AUGUSTA, Maine — A bill meant to encourage calling emergency workers for drug overdose victims died Tuesday when the House of Representatives upheld Gov. Paul LePage’s veto of the measure.

In its original form, LD 1079 proposed exempting such a person from arrest or prosecution, but it was softened during the committee process to provide an affirmative defense during court proceedings, after an arrest and the filing of charges. An affirmative defense is a set of facts other than those alleged by a plaintiff or prosecutor that a defendant can argue as a mitigating factor.

LePage argued in his veto letter that putting drug users in contact with the criminal justice system could help them by qualifying them for programs such as drug court or medical treatment.

“This bill and those like it that propose immunity for drug users make me wonder, ‘What’s next?’” LePage wrote. “Would these people actually let their friends die in order to avoid a misdemeanor offense that probably would go unprosecuted anyway? I believe the answer to this question would be no.”
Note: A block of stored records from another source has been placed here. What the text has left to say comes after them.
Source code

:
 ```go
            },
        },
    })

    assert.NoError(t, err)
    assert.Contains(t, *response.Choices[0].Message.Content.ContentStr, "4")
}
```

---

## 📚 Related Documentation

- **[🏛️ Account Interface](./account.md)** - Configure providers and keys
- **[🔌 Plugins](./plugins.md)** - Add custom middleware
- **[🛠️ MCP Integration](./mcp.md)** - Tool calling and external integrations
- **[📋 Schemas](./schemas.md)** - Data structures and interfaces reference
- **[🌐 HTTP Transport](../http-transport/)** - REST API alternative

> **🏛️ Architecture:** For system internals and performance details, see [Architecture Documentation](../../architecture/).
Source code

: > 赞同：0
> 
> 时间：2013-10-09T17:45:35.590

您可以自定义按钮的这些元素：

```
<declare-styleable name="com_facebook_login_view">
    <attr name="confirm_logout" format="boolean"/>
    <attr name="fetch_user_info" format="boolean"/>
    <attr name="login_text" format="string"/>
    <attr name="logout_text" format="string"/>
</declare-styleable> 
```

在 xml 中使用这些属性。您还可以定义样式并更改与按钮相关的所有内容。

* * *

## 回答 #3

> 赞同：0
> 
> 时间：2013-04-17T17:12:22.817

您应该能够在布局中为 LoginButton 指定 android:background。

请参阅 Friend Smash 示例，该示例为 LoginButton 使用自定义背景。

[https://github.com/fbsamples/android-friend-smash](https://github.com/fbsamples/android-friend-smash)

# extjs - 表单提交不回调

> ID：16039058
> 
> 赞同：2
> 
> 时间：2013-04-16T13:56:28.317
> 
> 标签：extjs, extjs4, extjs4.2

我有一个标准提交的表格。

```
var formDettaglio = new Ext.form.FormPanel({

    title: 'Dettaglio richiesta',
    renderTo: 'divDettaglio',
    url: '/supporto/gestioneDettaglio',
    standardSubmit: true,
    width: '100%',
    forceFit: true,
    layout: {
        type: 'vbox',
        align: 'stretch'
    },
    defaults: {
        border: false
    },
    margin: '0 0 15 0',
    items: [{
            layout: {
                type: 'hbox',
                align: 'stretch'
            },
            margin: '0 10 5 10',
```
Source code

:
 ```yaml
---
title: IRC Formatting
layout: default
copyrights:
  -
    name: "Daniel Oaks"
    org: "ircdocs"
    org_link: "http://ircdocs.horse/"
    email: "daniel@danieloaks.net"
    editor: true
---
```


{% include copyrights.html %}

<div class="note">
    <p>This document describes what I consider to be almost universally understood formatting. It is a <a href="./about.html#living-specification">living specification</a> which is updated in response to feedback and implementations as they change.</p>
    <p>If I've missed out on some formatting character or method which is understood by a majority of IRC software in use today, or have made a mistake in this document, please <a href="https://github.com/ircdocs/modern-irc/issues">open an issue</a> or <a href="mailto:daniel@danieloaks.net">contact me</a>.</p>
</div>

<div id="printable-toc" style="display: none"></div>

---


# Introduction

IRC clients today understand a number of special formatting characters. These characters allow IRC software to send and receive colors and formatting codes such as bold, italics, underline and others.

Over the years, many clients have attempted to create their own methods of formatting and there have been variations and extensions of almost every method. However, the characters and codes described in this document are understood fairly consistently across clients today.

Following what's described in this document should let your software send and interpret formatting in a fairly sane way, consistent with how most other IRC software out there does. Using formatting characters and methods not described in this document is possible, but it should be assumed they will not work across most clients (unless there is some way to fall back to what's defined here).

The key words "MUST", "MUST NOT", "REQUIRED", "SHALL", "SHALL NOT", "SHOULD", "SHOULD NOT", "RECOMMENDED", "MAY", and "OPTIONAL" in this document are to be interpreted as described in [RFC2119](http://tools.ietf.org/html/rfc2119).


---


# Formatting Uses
House Minority Leader Ken Fredette, R-Newport, who is an attorney, said the bill would set free defendants who in many cases should face criminal consequences.

“There would be a lot of attorneys looking to this affirmative defense as a way out for their clients,” Fredette said. “That is what attorneys get paid to do. … You’ll be seeing people go free who otherwise would be convicted of serious crimes.”

Rep. Barbara Cardone, D-Bangor, urged her House colleagues to trust the courts.

“This is not a bill that grants immunity. It’s not a bill that excludes evidence. It’s not a bill that deters arrest,” Cardone said during House debate. “The amendment that was passed by the committee is language that provides an affirmative defense if someone has called an emergency provider if they or someone they are with is suffering a drug overdose.”

The House voted 91-55 in favor of overriding LePage’s veto, which was short of the required two-thirds threshold for overriding a veto. The bill originally passed through the Legislature with unanimous support.